Six people are being held by police investigating the attacks

The latest arrests take the number of people in police custody to six in an investigation that has straddled several Indian states as well as neighbouring Nepal and Bangladesh.

Police have raided slums and Muslim quarters across India, and questioned hundreds of people, mostly Muslims, but most have been allowed to go.

KP Raghuvanshi, chief of Mumbai Police’s anti-terrorism squad, said: “Two men were arrested yesterday [Tuesday] night for their role in the blast incidents.”

Police suspect that the men gave logistical support to the bombers.

They are to appear in court in Mumbai on Wednesday. The charges against them were not immediately known.

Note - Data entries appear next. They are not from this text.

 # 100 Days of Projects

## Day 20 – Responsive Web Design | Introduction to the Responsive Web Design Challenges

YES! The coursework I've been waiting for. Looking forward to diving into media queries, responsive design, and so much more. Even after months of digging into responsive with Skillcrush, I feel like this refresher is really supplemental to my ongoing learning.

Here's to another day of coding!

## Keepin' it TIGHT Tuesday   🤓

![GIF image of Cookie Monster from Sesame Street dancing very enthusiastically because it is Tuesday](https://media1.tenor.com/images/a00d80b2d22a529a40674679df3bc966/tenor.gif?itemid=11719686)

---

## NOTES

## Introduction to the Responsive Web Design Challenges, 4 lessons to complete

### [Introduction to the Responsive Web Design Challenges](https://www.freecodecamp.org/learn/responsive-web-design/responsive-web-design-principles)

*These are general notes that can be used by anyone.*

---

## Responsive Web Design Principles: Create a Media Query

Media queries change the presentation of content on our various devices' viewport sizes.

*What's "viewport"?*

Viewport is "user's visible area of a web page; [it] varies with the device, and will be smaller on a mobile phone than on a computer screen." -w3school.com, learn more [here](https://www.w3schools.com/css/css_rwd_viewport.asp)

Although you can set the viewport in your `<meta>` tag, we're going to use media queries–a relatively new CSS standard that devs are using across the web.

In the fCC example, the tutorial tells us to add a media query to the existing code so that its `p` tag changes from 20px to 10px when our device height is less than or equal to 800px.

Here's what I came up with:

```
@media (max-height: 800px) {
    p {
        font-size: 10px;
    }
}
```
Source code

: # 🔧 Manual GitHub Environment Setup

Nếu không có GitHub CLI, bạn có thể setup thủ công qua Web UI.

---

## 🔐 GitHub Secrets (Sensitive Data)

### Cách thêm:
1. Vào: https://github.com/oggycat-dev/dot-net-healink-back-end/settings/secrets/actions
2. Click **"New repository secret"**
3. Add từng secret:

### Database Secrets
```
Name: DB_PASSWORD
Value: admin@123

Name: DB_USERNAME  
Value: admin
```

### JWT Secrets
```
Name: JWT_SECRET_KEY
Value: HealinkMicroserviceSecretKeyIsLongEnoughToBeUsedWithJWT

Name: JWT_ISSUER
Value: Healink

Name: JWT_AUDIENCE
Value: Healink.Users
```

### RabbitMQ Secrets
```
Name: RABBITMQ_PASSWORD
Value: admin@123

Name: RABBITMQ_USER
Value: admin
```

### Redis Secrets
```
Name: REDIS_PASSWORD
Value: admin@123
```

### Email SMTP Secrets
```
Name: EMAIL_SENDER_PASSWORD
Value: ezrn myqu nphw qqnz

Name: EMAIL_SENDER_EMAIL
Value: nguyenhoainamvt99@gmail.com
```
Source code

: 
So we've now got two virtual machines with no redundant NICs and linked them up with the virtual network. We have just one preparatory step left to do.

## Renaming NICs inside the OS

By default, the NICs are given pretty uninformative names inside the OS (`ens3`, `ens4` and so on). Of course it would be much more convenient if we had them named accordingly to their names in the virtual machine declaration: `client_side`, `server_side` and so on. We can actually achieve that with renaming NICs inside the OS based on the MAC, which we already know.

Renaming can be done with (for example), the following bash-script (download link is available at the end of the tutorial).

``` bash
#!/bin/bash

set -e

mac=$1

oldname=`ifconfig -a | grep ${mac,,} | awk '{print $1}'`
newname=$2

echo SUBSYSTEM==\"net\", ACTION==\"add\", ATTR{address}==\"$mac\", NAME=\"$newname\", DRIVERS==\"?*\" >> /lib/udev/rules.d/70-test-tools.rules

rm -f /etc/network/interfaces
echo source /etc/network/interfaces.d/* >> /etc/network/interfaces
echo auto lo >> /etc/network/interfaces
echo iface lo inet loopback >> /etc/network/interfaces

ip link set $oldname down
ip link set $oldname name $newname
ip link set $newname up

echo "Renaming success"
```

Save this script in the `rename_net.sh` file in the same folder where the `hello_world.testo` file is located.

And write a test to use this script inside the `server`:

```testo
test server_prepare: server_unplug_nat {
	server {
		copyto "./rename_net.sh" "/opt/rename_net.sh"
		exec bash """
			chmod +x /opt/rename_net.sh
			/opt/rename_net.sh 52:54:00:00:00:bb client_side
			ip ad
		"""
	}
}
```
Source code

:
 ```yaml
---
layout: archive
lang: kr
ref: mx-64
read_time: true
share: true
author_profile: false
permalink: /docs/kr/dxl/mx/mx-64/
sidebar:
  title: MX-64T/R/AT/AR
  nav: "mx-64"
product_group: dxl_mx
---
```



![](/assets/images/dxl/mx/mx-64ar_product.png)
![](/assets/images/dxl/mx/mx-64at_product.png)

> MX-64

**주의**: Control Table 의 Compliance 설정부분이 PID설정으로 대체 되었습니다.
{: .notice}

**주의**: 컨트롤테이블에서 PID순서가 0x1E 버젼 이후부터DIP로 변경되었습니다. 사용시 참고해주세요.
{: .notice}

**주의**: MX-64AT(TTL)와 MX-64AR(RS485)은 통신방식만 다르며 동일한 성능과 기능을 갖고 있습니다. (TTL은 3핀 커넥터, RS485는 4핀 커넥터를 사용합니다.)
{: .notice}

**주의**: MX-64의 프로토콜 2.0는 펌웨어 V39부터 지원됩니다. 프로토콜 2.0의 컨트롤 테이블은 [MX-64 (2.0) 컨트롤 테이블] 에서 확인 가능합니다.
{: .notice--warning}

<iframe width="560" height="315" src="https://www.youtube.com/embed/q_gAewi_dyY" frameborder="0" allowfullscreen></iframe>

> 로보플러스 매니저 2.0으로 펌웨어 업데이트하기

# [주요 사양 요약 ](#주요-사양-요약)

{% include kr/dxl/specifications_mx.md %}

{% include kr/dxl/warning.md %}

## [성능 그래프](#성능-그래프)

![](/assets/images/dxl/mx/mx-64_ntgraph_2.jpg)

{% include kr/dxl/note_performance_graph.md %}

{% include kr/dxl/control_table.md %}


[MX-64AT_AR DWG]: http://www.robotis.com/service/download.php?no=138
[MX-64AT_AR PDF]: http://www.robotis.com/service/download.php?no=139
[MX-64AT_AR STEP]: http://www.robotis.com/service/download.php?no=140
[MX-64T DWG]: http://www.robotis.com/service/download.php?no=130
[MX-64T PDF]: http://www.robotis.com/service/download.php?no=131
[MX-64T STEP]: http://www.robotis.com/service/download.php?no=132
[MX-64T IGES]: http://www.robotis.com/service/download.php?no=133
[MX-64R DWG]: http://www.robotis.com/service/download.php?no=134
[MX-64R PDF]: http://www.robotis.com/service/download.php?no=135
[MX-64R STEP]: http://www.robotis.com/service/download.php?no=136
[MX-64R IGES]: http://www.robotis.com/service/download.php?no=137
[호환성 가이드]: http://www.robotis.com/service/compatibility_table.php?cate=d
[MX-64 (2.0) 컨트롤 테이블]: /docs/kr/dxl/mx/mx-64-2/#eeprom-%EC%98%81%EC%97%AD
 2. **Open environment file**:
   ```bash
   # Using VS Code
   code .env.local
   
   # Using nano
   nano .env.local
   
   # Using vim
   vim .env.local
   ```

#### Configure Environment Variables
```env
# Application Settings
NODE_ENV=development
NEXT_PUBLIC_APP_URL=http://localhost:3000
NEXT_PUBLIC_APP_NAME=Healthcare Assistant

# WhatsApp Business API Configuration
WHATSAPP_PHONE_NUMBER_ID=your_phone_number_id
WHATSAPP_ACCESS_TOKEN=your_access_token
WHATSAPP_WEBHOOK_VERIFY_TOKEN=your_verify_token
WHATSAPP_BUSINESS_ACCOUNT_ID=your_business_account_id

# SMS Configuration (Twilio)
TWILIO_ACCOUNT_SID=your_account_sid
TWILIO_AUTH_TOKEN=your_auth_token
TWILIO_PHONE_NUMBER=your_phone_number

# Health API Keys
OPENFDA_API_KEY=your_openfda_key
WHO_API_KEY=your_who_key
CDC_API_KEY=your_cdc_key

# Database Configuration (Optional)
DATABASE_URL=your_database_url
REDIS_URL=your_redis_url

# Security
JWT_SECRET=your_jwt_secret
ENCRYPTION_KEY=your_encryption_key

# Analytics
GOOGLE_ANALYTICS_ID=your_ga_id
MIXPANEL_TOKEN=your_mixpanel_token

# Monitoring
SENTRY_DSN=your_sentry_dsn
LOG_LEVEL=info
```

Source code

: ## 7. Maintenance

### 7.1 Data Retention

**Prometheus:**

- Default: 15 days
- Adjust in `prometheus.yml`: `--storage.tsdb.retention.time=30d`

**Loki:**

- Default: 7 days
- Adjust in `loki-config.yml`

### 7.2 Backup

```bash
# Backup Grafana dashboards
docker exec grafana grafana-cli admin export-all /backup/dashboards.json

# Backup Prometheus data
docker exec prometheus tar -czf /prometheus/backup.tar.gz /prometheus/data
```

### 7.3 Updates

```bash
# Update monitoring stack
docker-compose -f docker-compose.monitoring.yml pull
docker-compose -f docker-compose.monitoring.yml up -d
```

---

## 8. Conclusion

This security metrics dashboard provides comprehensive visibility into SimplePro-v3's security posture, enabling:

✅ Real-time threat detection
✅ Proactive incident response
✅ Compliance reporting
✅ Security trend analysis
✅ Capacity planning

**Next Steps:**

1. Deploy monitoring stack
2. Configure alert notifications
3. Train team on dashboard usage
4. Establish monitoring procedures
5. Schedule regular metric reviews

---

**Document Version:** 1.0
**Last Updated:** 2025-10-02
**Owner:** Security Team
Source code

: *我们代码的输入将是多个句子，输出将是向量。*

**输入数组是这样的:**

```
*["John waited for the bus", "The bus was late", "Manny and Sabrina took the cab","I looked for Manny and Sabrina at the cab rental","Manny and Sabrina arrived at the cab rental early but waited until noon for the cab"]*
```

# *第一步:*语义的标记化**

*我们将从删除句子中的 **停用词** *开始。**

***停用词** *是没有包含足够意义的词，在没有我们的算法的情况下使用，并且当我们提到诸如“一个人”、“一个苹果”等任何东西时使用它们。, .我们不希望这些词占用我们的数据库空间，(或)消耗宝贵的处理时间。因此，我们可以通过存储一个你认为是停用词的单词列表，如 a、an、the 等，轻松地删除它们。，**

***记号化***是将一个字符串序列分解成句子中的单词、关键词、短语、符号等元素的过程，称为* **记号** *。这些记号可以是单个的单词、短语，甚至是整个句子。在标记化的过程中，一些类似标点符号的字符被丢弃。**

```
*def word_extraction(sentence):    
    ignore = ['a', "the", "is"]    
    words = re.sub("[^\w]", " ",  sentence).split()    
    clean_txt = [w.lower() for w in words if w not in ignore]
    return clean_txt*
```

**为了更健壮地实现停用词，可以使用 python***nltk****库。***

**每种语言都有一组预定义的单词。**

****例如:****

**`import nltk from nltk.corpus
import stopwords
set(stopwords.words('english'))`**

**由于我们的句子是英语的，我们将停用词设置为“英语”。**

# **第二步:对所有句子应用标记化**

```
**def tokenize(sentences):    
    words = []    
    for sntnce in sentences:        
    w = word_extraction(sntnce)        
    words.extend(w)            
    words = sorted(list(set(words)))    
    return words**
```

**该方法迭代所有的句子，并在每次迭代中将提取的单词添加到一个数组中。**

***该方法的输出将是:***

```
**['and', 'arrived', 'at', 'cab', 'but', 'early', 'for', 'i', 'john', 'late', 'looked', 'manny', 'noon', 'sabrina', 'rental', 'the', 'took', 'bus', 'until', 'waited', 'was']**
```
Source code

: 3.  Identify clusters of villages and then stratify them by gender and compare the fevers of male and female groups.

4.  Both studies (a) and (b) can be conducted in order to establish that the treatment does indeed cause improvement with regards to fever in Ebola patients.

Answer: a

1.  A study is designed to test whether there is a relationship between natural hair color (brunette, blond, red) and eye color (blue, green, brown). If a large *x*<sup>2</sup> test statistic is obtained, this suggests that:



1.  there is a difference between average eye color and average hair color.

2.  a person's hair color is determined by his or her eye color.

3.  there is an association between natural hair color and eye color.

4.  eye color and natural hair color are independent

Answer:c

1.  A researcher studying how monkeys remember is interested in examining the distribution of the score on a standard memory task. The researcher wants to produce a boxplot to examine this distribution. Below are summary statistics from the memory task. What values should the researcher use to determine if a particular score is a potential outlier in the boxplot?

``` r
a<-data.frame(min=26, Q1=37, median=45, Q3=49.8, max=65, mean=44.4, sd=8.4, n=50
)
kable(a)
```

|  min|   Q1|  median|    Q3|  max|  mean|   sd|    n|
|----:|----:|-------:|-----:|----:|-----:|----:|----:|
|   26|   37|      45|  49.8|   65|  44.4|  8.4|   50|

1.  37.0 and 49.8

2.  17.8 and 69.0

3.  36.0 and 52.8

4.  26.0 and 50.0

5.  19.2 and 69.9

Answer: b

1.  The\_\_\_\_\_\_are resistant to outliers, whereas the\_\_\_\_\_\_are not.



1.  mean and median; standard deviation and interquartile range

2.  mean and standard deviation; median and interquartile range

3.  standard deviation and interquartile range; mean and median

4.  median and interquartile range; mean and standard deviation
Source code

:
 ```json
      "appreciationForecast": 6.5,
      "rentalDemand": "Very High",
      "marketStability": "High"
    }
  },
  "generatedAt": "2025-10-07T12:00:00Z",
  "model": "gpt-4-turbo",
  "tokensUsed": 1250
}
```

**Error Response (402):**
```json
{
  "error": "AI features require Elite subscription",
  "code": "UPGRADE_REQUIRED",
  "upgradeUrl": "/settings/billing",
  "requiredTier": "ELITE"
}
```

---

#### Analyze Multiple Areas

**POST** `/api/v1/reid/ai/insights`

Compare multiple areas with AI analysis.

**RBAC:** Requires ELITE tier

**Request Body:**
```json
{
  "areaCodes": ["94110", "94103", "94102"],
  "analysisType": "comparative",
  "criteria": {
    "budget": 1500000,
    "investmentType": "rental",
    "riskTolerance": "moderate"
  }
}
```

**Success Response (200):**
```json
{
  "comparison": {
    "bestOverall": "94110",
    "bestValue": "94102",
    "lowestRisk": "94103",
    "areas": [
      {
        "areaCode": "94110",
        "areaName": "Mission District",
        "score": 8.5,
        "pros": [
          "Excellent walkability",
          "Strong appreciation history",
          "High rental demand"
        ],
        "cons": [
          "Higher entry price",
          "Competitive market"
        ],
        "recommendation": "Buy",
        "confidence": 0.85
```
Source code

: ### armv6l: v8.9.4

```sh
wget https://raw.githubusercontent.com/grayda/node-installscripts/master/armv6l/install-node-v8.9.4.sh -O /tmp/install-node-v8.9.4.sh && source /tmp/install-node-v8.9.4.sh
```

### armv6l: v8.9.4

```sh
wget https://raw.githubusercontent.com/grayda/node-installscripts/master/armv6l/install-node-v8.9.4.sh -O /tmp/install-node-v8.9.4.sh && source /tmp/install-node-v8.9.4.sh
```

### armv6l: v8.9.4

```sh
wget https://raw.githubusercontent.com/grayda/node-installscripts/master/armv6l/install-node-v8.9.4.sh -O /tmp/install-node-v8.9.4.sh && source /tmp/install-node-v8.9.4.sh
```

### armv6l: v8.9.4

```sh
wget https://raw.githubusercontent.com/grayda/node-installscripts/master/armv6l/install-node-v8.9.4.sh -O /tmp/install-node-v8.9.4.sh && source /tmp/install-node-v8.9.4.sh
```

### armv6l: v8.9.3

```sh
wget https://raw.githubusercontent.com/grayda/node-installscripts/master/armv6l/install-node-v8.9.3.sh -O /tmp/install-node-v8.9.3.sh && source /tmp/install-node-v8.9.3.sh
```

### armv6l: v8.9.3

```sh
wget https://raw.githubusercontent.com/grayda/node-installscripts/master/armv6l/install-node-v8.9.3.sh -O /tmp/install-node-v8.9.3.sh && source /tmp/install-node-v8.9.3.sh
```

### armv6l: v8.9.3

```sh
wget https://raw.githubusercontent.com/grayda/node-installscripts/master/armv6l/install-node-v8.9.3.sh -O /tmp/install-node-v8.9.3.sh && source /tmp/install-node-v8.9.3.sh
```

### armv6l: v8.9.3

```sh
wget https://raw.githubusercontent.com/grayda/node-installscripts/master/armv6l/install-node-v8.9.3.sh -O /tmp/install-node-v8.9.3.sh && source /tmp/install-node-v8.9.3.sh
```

Tanvir Ansari, a doctor of traditional Indian medicine, was arrested in connection with the case this week. Police said he had gone to Pakistan in 2004 to train in the use of weapons and bomb-making.

Investigators say Lashkar-e-Taiba, an Islamist militant group based in Pakistan, and a Pakistani military spy agency may have planned the attacks.

Islamabad has said such allegations are unsubstantiated and offered New Delhi help in the investigations, which India has turned down.